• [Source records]
········
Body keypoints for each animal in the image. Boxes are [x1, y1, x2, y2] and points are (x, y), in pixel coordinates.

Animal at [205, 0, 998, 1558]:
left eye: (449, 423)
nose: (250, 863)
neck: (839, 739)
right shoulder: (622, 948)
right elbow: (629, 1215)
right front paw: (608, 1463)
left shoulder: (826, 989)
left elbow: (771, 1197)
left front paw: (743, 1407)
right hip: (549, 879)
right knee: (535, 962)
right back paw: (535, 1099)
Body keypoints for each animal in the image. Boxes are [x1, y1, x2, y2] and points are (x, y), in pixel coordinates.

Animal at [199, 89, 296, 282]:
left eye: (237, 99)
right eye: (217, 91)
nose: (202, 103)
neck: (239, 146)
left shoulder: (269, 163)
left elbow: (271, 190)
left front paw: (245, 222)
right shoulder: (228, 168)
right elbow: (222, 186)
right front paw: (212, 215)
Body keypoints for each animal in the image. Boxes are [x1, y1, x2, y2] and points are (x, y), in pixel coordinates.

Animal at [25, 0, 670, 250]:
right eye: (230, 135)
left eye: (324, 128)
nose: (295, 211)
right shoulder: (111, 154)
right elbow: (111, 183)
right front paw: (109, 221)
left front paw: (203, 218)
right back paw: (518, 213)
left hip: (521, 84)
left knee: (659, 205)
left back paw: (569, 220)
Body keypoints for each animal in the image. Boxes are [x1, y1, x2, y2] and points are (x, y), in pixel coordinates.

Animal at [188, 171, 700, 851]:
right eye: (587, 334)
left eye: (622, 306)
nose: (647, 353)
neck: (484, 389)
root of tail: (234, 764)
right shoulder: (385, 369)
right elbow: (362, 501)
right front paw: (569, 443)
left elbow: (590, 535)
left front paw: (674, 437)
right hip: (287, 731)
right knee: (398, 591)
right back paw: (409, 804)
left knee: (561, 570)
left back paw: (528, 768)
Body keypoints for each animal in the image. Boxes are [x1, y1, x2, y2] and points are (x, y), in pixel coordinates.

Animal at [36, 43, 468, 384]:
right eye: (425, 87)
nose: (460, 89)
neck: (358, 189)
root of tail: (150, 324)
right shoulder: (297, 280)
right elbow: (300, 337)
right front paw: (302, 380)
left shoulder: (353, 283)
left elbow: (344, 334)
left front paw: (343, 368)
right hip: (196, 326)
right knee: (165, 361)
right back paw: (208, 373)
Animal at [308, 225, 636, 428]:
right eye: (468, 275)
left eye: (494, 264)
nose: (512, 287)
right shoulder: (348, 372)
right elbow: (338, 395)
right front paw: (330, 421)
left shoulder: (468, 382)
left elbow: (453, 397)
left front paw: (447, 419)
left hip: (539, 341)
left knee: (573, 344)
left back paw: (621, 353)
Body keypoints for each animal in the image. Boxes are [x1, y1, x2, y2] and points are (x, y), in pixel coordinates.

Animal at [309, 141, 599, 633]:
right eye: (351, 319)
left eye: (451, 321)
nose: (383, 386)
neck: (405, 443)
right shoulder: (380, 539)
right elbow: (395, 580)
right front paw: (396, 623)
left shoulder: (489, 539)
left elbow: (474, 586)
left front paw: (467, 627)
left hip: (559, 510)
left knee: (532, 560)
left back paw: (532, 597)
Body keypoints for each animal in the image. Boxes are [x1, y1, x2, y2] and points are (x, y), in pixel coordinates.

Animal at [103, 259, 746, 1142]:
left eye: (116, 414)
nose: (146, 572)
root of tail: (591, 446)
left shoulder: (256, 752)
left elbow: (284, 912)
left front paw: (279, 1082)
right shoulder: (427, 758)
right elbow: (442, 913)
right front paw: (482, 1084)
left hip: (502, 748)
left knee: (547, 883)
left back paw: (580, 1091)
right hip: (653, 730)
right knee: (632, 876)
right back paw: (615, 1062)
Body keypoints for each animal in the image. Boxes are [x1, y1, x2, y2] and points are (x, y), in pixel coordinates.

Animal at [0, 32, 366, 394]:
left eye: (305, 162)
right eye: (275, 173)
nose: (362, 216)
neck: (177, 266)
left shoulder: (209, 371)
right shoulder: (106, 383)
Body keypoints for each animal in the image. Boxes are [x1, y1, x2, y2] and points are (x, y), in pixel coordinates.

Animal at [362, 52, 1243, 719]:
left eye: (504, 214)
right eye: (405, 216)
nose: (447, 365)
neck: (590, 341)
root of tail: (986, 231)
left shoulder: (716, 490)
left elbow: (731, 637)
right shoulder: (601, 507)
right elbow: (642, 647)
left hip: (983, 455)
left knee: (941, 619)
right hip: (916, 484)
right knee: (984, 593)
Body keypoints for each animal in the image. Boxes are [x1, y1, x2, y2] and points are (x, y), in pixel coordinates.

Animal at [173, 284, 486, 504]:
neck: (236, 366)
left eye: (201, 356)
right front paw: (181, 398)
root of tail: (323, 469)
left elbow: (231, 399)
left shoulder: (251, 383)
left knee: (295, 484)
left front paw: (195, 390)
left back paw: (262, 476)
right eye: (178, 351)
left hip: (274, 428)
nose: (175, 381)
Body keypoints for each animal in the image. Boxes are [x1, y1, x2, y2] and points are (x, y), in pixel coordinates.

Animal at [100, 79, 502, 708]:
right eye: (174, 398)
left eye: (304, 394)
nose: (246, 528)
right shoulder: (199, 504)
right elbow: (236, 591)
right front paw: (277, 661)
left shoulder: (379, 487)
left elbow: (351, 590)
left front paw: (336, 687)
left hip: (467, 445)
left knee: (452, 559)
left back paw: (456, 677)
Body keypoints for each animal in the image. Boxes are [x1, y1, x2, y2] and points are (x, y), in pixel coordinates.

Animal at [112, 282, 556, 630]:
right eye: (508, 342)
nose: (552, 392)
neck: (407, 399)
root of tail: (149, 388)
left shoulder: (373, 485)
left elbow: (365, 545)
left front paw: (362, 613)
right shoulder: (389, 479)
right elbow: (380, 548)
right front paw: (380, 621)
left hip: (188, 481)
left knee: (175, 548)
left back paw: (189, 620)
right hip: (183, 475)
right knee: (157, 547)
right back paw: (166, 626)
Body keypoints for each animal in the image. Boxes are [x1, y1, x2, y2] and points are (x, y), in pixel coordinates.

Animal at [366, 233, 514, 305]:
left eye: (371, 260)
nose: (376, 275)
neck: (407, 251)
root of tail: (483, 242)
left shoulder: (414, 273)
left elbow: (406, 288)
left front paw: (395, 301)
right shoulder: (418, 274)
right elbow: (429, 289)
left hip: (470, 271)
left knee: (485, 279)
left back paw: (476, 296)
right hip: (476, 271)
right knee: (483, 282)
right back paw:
········
• [EXERCISE DIRECTIONS]
Go through the records and report each line that contains "root".

• [TASK RESPONSE]
root of tail: (234, 764)
root of tail: (150, 324)
root of tail: (591, 446)
root of tail: (986, 231)
root of tail: (323, 469)
root of tail: (149, 388)
root of tail: (483, 242)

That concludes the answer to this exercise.